Exercise requirements: Please swap "Contact Us" for "Get in Touch" everywhere it occurs in the entries below, and reproduce every line of them with nothing else altered.

· · ·

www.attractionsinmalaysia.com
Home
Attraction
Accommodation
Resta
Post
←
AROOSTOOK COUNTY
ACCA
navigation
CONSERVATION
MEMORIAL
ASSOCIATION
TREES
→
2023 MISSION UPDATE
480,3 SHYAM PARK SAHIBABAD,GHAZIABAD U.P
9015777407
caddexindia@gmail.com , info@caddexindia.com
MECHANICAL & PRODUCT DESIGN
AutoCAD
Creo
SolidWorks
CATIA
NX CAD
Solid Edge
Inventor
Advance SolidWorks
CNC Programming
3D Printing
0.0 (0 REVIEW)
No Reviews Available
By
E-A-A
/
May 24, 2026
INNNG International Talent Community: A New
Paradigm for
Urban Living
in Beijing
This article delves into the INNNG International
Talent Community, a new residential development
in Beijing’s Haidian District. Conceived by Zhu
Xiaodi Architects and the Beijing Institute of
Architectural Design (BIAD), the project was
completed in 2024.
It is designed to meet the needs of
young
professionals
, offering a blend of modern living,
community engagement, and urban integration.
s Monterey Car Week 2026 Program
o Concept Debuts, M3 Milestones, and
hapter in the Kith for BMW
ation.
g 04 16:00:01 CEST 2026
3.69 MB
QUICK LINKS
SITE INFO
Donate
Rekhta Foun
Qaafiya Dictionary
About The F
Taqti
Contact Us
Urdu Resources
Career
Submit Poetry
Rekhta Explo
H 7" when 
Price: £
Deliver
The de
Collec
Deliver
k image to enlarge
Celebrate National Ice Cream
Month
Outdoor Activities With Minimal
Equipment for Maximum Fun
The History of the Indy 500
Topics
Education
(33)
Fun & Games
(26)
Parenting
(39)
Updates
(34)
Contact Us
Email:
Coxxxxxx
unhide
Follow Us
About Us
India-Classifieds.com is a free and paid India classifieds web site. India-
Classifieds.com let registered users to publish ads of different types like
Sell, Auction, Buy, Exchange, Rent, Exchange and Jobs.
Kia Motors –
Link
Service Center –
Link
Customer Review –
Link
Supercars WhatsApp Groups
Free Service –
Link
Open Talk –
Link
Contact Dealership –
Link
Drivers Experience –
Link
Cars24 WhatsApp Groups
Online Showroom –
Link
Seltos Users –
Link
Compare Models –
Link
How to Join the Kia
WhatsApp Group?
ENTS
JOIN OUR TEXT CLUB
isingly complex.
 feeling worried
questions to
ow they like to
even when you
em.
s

· · ·

Worked solution:
www.attractionsinmalaysia.com
Home
Attraction
Accommodation
Resta
Post
←
AROOSTOOK COUNTY
ACCA
navigation
CONSERVATION
MEMORIAL
ASSOCIATION
TREES
→
2023 MISSION UPDATE
480,3 SHYAM PARK SAHIBABAD,GHAZIABAD U.P
9015777407
caddexindia@gmail.com , info@caddexindia.com
MECHANICAL & PRODUCT DESIGN
AutoCAD
Creo
SolidWorks
CATIA
NX CAD
Solid Edge
Inventor
Advance SolidWorks
CNC Programming
3D Printing
0.0 (0 REVIEW)
No Reviews Available
By
E-A-A
/
May 24, 2026
INNNG International Talent Community: A New
Paradigm for
Urban Living
in Beijing
This article delves into the INNNG International
Talent Community, a new residential development
in Beijing’s Haidian District. Conceived by Zhu
Xiaodi Architects and the Beijing Institute of
Architectural Design (BIAD), the project was
completed in 2024.
It is designed to meet the needs of
young
professionals
, offering a blend of modern living,
community engagement, and urban integration.
s Monterey Car Week 2026 Program
o Concept Debuts, M3 Milestones, and
hapter in the Kith for BMW
ation.
g 04 16:00:01 CEST 2026
3.69 MB
QUICK LINKS
SITE INFO
Donate
Rekhta Foun
Qaafiya Dictionary
About The F
Taqti
Get in Touch
Urdu Resources
Career
Submit Poetry
Rekhta Explo
H 7" when 
Price: £
Deliver
The de
Collec
Deliver
k image to enlarge
Celebrate National Ice Cream
Month
Outdoor Activities With Minimal
Equipment for Maximum Fun
The History of the Indy 500
Topics
Education
(33)
Fun & Games
(26)
Parenting
(39)
Updates
(34)
Get in Touch
Email:
Coxxxxxx
unhide
Follow Us
About Us
India-Classifieds.com is a free and paid India classifieds web site. India-
Classifieds.com let registered users to publish ads of different types like
Sell, Auction, Buy, Exchange, Rent, Exchange and Jobs.
Kia Motors –
Link
Service Center –
Link
Customer Review –
Link
Supercars WhatsApp Groups
Free Service –
Link
Open Talk –
Link
Contact Dealership –
Link
Drivers Experience –
Link
Cars24 WhatsApp Groups
Online Showroom –
Link
Seltos Users –
Link
Compare Models –
Link
How to Join the Kia
WhatsApp Group?
ENTS
JOIN OUR TEXT CLUB
isingly complex.
 feeling worried
questions to
ow they like to
even when you
em.
s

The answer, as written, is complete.